Top of PROVIDED DATA

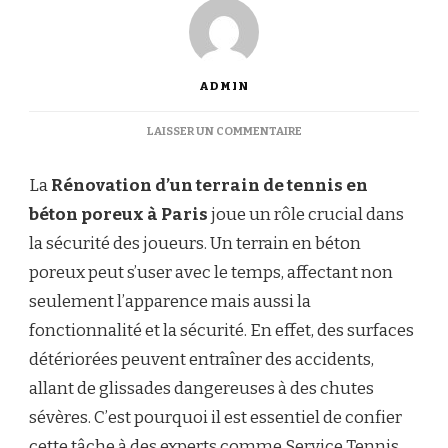
ADMIN
SUR
LAISSER UN COMMENTAIRE
COMMENT
LA
La
Rénovation d’un terrain de tennis en
RÉNOVATION
D’UN
béton poreux à Paris
joue un rôle crucial dans
TERRAIN
la sécurité des joueurs. Un terrain en béton
DE
TENNIS
poreux peut s’user avec le temps, affectant non
EN
seulement l’apparence mais aussi la
BÉTON
POREUX
fonctionnalité et la sécurité. En effet, des surfaces
À
détériorées peuvent entraîner des accidents,
PARIS
ASSURE-
allant de glissades dangereuses à des chutes
T-
sévères. C’est pourquoi il est essentiel de confier
ELLE
LA
cette tâche à des experts comme Service Tennis,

Bottom of PROVIDED DATA

**PROBLEM STATEMENT:**
Within the entries above, how many lines hold the string "sécurité"? State the number with no other words.

**SOLVED EXERCISE:**
2